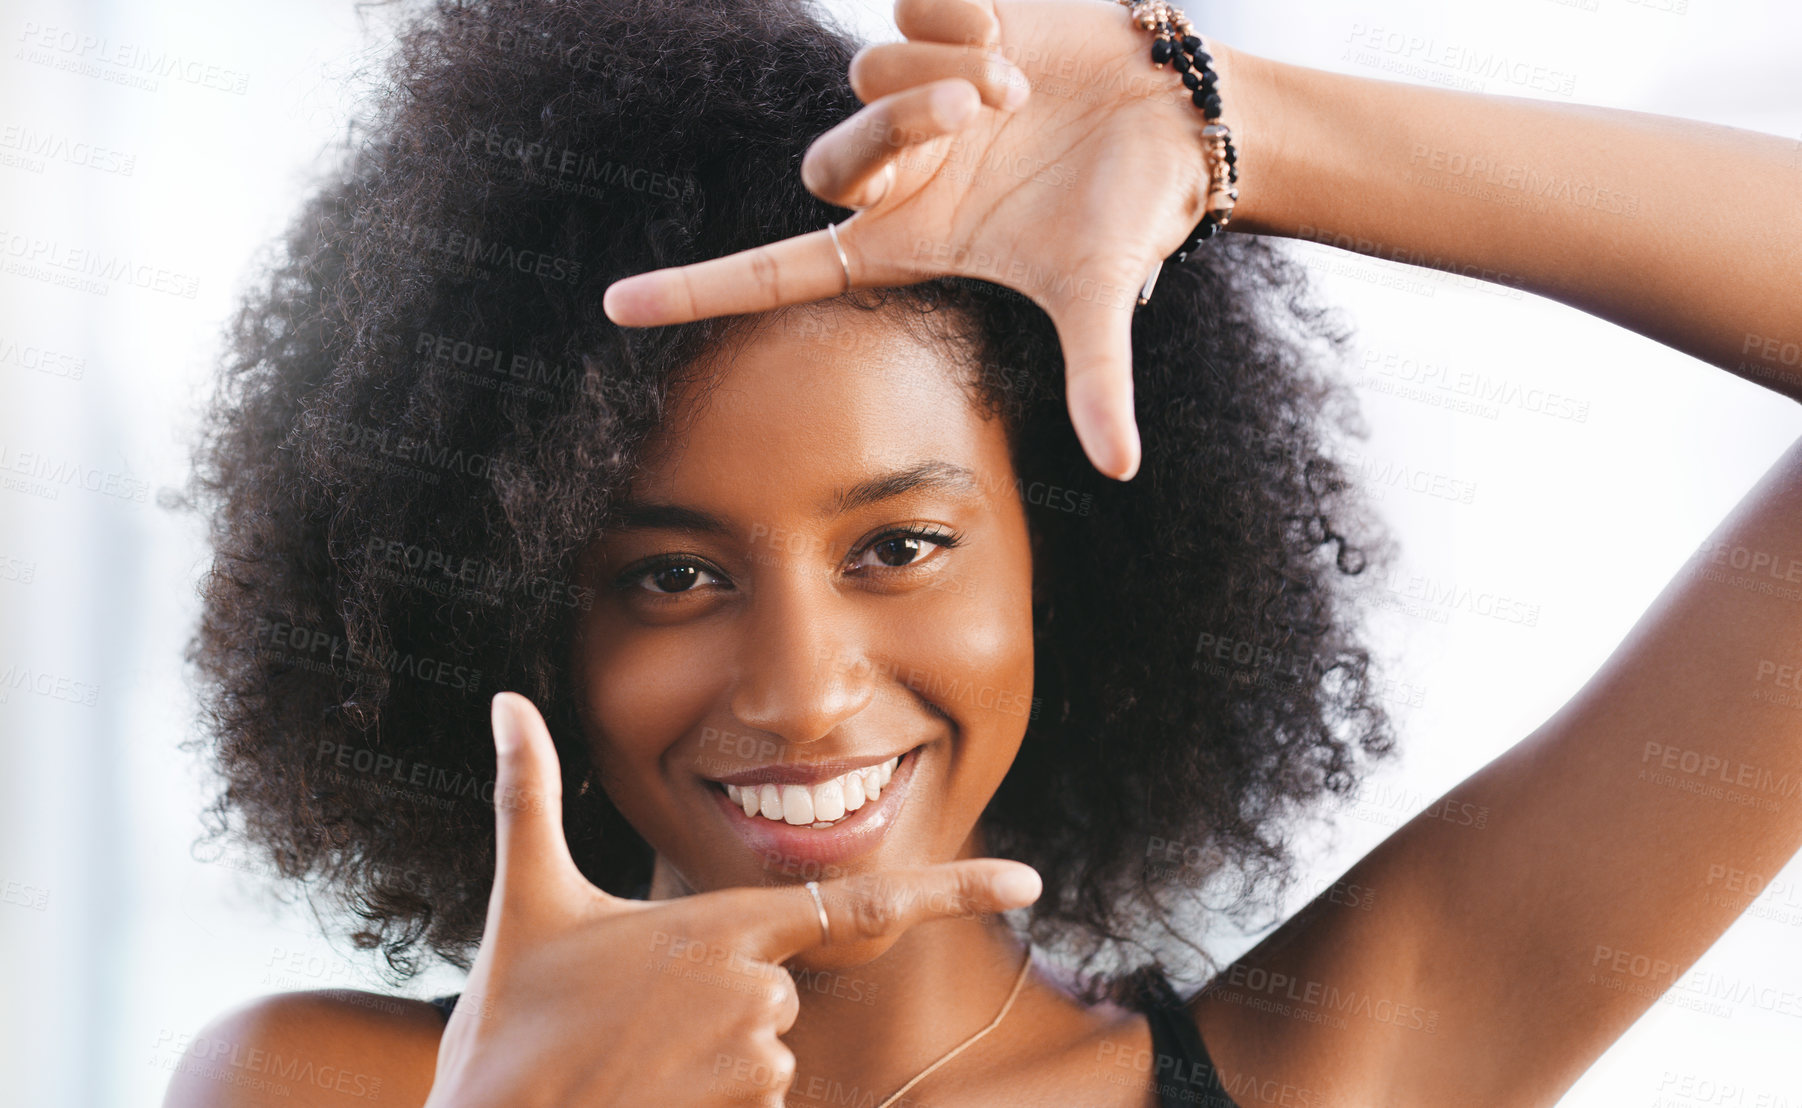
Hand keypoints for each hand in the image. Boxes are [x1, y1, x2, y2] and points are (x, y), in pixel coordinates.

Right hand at [423, 691, 1043, 1107]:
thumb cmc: (509, 1025)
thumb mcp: (526, 899)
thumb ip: (528, 793)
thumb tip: (505, 699)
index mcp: (722, 925)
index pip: (860, 899)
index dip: (954, 888)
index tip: (1029, 881)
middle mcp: (757, 991)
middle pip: (780, 981)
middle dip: (722, 993)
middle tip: (635, 1016)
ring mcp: (759, 1063)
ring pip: (768, 1042)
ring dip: (712, 1048)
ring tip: (633, 1057)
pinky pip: (759, 1095)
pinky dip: (712, 1093)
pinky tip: (648, 1093)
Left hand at [600, 0, 1225, 481]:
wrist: (1175, 113)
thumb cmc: (1130, 211)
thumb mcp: (1100, 293)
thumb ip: (1097, 379)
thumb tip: (1122, 470)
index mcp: (906, 238)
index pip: (777, 271)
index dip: (697, 290)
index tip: (613, 308)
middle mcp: (894, 171)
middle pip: (825, 159)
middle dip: (899, 126)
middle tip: (984, 112)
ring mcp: (908, 95)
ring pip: (864, 71)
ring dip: (942, 72)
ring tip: (1019, 85)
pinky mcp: (938, 23)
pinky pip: (908, 3)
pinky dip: (960, 13)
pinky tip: (1012, 28)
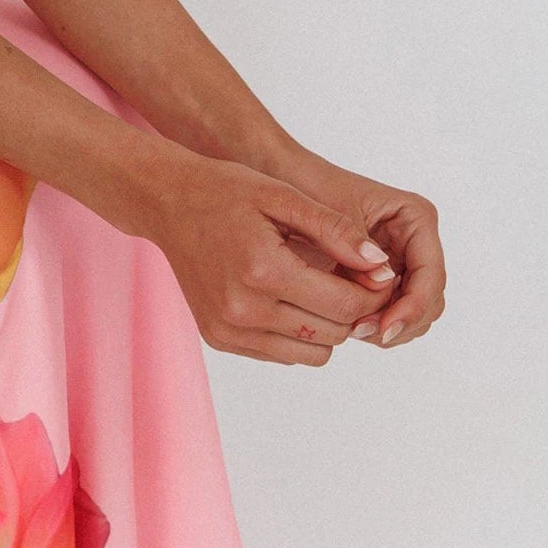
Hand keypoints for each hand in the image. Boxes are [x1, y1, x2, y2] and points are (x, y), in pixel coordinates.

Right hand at [140, 152, 400, 365]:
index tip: (378, 271)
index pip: (345, 304)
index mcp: (263, 271)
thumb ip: (335, 231)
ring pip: (312, 353)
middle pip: (333, 333)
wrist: (166, 204)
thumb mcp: (283, 197)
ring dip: (326, 325)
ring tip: (320, 289)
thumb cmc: (225, 192)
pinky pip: (282, 354)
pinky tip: (289, 298)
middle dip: (354, 308)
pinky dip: (296, 332)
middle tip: (352, 278)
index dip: (374, 291)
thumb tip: (381, 266)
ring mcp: (227, 329)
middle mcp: (242, 309)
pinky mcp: (219, 339)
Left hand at [258, 145, 446, 348]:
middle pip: (428, 300)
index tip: (384, 328)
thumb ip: (357, 246)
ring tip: (350, 329)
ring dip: (387, 327)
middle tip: (359, 331)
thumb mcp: (333, 214)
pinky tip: (346, 325)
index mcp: (416, 219)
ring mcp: (399, 262)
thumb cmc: (309, 188)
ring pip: (412, 312)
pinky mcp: (379, 277)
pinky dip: (374, 323)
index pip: (430, 275)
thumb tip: (382, 282)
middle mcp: (415, 242)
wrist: (284, 182)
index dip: (412, 307)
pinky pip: (389, 311)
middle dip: (401, 321)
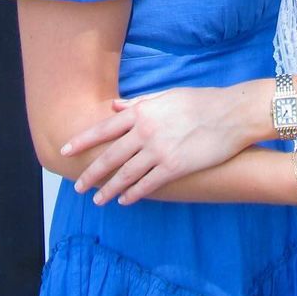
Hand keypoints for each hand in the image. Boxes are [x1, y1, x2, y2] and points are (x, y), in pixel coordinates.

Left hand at [63, 86, 249, 203]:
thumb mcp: (167, 95)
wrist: (231, 114)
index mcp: (142, 111)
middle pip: (109, 156)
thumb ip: (139, 102)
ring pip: (124, 175)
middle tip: (78, 186)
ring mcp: (159, 150)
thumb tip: (114, 107)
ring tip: (98, 199)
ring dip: (108, 189)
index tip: (65, 150)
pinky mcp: (174, 167)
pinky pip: (147, 184)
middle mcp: (145, 131)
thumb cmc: (201, 101)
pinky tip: (124, 200)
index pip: (103, 128)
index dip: (82, 141)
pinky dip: (133, 194)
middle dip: (90, 173)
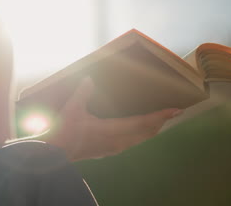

Task directions: Tally the lines above that include the word "Left"; answer with the total only.

Answer to the exercise: 3